In these days, when studies of material culture often seem to veer toward the desiring subject who is constantly in pursuit of nice things, it may seem odd to write a book that considers not just the status objects but the everyday objects and the shabby things as well. There is plenty of precedent for this, in the work of scholars such as James Deetz, the pioneering American archaeologist of small and forgotten things, and Daniel Roche, the great early modern French historian of everyday things, not to mention the work of antiquarians and experts on everyday life in medieval Europe that goes back more than a century. In the hope that some readers will feel, as I do, that desire and status have been given their due, and that in these times of growing wealth inequality, it is more important than ever to think about poverty, I have chosen to give subaltern objects a chance to speak for themselves, according them just as much attention as the fancy stuff. The objects featured in this book, many of which are suitably shabby, are set off typographically by means of bulleted lists so that the reader can appreciate the materiality described in the record more directly.
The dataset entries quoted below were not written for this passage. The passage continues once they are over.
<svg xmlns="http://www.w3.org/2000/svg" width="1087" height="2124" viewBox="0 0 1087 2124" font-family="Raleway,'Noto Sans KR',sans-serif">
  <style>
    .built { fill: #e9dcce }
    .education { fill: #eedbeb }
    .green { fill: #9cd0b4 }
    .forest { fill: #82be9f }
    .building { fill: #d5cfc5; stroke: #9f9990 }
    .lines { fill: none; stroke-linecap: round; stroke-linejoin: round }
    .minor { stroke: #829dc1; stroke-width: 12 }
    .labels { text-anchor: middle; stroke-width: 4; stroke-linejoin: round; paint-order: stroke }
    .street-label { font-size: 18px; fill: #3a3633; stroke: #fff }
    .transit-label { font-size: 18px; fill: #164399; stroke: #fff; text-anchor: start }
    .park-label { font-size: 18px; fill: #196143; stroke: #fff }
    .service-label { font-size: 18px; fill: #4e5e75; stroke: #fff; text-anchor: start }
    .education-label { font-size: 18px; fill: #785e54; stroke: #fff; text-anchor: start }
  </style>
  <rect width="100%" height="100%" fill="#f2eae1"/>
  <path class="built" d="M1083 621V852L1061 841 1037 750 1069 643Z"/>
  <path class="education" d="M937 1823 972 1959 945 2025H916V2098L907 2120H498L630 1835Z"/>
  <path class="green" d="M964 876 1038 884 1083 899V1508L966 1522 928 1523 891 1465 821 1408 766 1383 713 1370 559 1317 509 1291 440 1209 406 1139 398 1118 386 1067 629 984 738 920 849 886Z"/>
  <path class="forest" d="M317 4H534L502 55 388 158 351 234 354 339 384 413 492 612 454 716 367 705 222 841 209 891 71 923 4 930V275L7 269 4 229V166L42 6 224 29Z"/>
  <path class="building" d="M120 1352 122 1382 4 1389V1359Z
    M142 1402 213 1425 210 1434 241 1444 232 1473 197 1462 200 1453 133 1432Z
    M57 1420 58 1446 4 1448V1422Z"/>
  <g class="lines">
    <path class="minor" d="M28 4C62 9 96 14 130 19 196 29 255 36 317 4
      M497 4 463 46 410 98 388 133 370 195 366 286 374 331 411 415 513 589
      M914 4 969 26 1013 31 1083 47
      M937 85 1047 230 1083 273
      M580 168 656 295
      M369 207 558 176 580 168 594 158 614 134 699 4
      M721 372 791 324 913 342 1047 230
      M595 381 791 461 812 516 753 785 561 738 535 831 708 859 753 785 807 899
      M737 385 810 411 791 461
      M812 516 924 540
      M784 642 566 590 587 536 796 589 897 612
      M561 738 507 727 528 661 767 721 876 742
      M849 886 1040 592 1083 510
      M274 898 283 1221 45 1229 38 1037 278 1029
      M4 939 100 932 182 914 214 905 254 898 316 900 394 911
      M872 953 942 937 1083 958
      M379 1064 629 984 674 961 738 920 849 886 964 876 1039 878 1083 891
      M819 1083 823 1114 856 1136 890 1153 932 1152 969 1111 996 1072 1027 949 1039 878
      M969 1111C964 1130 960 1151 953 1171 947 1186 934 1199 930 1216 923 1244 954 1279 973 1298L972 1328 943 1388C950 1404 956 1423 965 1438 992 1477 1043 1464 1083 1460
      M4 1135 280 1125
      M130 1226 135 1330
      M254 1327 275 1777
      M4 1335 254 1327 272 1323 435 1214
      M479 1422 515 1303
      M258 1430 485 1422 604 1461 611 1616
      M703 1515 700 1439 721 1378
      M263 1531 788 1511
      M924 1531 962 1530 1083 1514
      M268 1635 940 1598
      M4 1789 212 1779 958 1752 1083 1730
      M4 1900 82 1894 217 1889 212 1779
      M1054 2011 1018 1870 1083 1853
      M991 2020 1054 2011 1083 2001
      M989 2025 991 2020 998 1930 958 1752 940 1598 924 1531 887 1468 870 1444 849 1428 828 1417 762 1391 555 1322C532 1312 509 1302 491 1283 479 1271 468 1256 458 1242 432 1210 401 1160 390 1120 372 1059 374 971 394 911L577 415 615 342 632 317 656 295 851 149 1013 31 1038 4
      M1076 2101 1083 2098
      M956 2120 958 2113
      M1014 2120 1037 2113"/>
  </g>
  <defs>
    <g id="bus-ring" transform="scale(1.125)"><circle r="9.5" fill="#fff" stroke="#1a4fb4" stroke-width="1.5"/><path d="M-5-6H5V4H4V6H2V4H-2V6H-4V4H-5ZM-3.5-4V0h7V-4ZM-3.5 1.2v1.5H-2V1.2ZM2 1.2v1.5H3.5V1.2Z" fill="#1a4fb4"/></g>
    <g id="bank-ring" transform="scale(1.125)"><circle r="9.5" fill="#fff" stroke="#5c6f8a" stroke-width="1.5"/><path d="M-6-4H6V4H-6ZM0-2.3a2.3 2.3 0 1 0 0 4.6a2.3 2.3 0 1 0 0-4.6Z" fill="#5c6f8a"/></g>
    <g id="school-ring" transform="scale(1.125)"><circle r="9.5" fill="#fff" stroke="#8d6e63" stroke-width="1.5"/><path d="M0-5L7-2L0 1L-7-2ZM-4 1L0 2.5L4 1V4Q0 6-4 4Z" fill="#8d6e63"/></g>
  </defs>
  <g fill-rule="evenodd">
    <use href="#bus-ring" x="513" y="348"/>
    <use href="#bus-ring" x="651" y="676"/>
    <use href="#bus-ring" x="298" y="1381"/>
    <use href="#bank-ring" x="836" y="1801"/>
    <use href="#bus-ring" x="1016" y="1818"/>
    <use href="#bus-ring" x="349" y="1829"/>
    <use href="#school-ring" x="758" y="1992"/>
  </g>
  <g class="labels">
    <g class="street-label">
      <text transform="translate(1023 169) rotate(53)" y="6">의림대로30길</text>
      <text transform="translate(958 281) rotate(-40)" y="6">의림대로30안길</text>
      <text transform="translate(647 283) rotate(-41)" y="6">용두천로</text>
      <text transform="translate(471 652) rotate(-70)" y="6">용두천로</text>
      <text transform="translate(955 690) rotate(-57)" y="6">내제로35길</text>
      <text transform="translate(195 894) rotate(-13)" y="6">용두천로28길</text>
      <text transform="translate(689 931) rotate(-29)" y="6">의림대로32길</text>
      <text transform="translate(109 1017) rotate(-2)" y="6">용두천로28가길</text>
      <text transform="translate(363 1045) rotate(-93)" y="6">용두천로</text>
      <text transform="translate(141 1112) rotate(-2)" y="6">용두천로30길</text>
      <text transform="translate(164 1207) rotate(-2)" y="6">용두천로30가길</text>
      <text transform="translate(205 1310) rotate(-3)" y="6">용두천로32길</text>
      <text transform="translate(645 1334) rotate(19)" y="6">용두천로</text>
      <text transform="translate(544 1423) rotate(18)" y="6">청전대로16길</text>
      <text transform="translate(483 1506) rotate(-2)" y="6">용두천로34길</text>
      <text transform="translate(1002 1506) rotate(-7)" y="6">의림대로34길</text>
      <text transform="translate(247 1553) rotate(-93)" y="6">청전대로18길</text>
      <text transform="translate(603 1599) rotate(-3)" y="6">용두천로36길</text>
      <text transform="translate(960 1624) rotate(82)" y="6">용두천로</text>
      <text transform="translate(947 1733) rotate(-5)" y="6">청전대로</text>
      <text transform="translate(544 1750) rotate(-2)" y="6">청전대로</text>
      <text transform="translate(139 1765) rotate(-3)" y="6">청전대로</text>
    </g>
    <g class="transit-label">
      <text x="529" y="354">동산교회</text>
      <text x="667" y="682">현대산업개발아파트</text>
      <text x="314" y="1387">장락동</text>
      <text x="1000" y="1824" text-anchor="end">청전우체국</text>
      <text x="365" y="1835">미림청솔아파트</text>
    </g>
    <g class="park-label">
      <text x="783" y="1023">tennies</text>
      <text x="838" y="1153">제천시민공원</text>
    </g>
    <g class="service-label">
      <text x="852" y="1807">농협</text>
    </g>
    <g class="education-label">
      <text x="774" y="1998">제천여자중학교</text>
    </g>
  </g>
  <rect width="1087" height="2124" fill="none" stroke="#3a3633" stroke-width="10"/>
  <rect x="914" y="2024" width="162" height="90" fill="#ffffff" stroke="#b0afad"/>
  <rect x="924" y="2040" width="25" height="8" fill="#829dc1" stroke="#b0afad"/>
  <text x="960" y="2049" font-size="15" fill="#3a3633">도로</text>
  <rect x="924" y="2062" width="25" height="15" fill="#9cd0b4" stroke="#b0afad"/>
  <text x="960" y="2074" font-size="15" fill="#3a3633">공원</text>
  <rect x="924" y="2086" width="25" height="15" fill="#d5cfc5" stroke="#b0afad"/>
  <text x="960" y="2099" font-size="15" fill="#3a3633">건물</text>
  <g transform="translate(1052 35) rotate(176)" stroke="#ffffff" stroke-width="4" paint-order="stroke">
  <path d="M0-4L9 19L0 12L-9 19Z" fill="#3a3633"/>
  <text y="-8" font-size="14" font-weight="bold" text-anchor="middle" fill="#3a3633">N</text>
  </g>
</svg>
I have rendered these lists in English translation but have at times provided the original Latin, Provenal, and Tuscan, in some cases for the time-honored reason that scholars will want to form their own opinions regarding doubtful translations, in others because the words themselves are beautiful and redolent of the world of which they were a part, and occasionally because, despite my best efforts at transcription and translation, there are many words that still baffle me.